Extracted data entries
---

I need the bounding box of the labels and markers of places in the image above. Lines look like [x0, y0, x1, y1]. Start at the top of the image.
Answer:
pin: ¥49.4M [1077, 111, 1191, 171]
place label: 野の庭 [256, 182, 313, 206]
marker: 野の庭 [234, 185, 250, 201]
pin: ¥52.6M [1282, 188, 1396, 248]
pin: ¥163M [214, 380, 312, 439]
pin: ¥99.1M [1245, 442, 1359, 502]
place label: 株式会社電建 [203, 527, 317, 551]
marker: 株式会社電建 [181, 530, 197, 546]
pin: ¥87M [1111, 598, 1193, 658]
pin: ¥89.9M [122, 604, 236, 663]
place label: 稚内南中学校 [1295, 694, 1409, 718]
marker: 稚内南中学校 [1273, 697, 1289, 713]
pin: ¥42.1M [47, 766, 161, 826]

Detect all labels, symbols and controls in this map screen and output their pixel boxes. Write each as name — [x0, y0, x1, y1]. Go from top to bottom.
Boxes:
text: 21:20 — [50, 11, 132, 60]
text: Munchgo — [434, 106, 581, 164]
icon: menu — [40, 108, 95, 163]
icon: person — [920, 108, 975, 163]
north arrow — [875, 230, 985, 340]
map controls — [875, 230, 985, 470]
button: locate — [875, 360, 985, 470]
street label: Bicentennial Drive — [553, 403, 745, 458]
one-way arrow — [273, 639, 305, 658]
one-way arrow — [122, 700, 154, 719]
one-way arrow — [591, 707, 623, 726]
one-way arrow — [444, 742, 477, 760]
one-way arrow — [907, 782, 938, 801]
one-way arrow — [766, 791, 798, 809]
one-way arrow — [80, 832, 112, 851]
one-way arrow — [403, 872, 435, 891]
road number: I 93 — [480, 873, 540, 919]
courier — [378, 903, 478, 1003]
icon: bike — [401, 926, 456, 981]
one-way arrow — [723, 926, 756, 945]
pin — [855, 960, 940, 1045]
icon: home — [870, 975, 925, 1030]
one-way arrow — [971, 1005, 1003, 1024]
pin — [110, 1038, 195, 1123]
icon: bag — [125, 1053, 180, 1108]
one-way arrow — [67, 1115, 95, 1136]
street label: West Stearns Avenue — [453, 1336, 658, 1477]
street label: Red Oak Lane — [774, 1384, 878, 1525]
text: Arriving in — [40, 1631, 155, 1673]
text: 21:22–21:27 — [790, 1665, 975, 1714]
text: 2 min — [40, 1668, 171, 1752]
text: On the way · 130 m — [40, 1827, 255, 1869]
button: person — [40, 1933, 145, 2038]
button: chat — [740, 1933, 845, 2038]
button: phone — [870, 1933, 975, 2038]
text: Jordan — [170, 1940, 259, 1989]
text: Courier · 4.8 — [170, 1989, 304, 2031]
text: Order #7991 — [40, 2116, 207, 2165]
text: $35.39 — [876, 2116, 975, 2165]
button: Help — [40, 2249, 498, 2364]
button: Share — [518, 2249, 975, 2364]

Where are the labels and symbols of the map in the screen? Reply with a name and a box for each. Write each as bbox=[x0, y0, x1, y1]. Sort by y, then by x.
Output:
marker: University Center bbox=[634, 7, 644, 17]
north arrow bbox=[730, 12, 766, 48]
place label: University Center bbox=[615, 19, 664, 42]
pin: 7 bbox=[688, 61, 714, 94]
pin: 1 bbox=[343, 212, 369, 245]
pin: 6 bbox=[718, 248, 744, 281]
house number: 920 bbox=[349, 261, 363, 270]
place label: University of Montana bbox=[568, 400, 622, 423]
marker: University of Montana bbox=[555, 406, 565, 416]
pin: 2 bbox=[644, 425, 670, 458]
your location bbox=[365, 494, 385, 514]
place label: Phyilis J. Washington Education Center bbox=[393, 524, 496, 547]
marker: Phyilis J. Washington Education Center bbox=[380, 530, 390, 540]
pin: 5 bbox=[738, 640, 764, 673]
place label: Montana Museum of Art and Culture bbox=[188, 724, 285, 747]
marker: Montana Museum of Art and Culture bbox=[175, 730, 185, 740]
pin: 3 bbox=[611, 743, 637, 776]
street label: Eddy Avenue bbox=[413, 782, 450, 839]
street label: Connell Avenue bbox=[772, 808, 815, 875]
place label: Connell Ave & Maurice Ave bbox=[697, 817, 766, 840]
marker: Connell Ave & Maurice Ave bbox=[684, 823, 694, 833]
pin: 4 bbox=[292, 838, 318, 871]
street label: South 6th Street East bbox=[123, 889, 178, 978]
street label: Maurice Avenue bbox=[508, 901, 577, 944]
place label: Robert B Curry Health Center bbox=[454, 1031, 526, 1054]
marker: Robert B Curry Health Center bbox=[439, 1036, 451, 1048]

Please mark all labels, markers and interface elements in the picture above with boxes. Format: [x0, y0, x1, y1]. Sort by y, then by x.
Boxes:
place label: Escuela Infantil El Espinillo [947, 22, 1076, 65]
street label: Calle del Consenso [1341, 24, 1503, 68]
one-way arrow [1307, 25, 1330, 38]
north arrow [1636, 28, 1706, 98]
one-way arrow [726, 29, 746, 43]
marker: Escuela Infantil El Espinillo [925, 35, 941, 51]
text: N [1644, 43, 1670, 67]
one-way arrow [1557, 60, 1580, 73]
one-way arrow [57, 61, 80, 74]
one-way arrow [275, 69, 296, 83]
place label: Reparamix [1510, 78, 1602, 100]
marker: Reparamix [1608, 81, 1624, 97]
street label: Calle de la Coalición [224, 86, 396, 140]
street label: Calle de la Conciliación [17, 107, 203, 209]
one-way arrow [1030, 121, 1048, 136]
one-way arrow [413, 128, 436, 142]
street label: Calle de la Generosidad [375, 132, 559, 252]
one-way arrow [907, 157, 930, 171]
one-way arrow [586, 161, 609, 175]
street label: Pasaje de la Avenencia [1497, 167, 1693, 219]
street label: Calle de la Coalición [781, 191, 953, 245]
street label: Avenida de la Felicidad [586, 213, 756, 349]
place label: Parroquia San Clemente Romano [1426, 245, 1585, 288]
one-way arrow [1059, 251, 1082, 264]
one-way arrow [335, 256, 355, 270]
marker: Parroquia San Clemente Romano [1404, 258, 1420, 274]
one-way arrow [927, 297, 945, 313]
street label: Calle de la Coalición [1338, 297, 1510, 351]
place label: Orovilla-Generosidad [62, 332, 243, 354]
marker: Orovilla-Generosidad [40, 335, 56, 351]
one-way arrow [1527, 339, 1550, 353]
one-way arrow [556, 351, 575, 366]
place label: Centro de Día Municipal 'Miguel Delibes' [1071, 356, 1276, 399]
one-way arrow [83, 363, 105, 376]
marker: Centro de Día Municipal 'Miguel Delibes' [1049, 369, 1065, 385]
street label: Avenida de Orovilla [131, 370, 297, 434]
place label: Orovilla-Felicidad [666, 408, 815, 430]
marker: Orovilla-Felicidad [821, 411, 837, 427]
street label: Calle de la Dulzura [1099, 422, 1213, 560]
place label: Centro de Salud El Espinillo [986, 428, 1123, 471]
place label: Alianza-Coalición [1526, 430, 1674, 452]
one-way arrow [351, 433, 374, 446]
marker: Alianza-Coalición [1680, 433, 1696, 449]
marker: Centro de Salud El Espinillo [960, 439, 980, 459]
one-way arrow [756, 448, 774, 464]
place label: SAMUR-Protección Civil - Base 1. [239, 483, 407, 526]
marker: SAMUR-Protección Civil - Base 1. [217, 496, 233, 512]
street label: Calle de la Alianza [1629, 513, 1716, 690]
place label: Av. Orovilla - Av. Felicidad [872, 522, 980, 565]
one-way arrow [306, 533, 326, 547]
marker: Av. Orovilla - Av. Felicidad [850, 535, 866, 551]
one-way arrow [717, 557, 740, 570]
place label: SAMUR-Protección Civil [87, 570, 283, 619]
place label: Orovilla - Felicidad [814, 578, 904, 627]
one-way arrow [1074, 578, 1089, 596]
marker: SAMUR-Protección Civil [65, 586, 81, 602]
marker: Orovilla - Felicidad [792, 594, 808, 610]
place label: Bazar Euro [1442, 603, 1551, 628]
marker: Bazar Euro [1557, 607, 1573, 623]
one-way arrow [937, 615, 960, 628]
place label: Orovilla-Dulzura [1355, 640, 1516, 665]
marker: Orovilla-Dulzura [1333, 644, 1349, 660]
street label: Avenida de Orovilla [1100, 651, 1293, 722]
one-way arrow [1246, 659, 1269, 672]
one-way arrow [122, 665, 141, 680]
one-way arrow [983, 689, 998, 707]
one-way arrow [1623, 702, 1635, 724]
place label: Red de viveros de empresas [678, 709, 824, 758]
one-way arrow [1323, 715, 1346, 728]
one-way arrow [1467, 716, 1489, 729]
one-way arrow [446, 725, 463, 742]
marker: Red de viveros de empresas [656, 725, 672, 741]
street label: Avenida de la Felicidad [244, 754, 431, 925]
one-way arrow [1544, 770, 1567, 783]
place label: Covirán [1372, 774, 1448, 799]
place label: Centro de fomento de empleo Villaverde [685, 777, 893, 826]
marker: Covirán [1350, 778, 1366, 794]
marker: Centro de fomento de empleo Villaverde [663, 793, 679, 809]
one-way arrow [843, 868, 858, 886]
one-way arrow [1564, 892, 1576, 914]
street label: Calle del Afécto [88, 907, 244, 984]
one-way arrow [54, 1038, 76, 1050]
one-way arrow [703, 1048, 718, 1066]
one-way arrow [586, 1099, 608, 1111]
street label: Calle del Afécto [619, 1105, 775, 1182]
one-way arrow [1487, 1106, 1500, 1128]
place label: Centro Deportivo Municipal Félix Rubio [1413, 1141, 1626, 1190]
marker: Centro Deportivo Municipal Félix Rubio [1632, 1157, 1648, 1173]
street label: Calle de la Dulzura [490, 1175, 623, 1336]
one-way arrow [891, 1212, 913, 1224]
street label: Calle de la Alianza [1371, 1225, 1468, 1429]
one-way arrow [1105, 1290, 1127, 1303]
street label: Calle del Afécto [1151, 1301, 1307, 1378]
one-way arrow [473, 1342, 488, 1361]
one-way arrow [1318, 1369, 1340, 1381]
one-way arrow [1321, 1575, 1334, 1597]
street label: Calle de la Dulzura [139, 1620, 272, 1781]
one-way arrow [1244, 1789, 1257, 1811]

---

• **About this task**
Copy the lines of the entries above that mention "Romano".

• **Task response**
place label: Parroquia San Clemente Romano [1426, 245, 1585, 288]
marker: Parroquia San Clemente Romano [1404, 258, 1420, 274]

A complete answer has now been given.